Montpellier s'apprête à battre son record de nuits tropicales consécutives. Depuis le 24 juillet, la ville enregistre 21 nuits consécutives avec des températures ne descendant pas sous les 20 °C, selon les données de Météo-France. Le record de 22 nuits établi en 2006 devrait être dépassé dans la nuit de jeudi à vendredi.
Une série exceptionnelle mesurée à la station de Fréjorgues
La station de Montpellier-Fréjorgues, qui sert de référence pour le suivi climatique de la ville, a enregistré des températures encore supérieures à 25 °C dans la nuit du 7 août. Dans certains quartiers urbains, le mercure peut afficher 30 °C à minuit, en raison de l'îlot de chaleur urbain.
Ce phénomène s'explique par la capacité du béton, de la pierre et du bitume à emmagasiner la chaleur du jour pour la restituer la nuit. Le manque de végétation et la densité du bâti limitent également le refroidissement, comme le souligne Météo-France.
Deux séquences de 14 nuits déjà enregistrées cet été
Avant cette série, Montpellier avait déjà connu deux séquences de 14 nuits tropicales consécutives : entre le 24 juin et le 7 juillet, puis entre le 9 et le 22 juillet. Cette répétition explique le sentiment d'un été interminable, exprimé par les habitants.

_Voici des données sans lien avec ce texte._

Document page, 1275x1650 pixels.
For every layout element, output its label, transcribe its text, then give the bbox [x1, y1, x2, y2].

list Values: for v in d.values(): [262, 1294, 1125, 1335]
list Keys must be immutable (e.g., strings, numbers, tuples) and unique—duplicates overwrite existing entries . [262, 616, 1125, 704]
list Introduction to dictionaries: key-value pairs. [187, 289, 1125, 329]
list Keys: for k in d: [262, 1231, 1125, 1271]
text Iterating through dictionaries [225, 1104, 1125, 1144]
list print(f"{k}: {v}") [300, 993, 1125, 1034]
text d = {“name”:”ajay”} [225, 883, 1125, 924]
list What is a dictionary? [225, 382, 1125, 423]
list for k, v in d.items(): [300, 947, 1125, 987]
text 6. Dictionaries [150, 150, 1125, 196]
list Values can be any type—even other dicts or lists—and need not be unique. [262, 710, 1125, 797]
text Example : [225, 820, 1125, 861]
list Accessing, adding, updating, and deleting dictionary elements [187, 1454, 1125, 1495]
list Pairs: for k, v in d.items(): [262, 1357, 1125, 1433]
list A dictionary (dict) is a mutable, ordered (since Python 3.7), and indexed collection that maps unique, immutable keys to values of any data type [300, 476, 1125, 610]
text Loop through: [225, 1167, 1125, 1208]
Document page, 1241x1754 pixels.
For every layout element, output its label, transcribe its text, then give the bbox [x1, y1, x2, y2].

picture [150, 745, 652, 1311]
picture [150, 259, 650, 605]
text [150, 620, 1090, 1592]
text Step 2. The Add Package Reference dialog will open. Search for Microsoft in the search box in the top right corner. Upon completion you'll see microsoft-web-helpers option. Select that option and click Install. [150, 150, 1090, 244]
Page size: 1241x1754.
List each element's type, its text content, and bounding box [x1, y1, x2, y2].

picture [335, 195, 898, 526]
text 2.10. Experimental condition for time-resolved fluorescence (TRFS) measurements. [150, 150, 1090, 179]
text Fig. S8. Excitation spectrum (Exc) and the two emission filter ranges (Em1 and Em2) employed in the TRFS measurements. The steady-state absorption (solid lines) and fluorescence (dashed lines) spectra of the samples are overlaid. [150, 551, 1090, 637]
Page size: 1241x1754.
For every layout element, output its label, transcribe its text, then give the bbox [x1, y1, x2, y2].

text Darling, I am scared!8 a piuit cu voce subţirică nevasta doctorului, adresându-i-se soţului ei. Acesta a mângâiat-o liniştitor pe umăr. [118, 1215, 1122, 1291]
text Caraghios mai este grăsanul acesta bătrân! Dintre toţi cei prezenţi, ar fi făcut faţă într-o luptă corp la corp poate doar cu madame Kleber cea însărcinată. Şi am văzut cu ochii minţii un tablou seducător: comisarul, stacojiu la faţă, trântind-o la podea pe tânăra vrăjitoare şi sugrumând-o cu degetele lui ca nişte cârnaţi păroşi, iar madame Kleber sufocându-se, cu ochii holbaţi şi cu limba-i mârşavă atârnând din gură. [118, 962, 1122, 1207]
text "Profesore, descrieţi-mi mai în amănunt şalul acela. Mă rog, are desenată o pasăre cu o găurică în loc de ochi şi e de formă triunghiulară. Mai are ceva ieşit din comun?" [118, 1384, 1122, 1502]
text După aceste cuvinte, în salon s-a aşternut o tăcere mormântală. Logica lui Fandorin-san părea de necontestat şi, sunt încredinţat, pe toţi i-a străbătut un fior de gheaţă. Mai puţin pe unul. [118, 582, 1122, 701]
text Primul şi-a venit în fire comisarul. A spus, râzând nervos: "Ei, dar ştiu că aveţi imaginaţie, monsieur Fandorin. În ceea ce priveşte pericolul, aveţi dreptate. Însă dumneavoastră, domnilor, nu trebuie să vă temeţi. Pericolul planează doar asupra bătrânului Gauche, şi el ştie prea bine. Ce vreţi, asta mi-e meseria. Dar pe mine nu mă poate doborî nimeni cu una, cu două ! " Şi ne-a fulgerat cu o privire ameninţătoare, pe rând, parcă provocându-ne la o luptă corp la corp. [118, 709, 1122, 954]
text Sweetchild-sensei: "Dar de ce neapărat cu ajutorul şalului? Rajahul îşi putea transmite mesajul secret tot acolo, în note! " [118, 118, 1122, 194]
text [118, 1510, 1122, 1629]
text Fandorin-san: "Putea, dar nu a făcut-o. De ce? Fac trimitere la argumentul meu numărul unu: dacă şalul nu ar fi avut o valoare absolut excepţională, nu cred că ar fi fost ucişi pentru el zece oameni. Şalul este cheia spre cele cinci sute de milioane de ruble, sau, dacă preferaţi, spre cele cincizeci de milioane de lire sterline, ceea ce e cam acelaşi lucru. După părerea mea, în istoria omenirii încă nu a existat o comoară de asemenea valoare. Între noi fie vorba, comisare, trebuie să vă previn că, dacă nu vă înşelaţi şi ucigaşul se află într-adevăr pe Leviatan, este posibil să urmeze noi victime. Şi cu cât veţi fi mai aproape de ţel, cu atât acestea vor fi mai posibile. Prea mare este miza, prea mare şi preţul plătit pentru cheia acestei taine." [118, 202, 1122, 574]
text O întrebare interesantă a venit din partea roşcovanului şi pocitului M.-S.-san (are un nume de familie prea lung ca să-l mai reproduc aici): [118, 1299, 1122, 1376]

Éric Pioch, directeur adjoint du service prévision de Météo-France pour le Sud-Est, reconnaît que cette succession laisse peu de répit : « On peut avoir ce sentiment de ne pas avoir le répit, effectivement, nécessaire. »
L'influence de la Méditerranée et un répit attendu autour du 15 août
La température de la Méditerranée, qui reste chaude, contribue à maintenir des températures minimales élevées. Les « quelques coups de mistral » observés n'ont pas suffi à refroidir l'eau, selon le prévisionniste.
Un léger répit est attendu autour du 15 août. La vigilance orange devrait rester en vigueur jusqu'à la nuit de vendredi à samedi, avant une possible « petite baisse des températures » de 2 à 3 °C en maximale, précise Éric Pioch. Cependant, il reste prudent : « C'est encore un petit peu tôt pour l'assurer. »
Quant aux risques d'inondations liés à une mer chaude, Éric Pioch appelle à la prudence : « Rien ne nous permet de dire qu'on ne va pas avoir un épisode de 10 jours de mistral depuis septembre qui va rafraîchir tout ça. » Il rappelle que ces phénomènes sont difficiles à prévoir à long terme.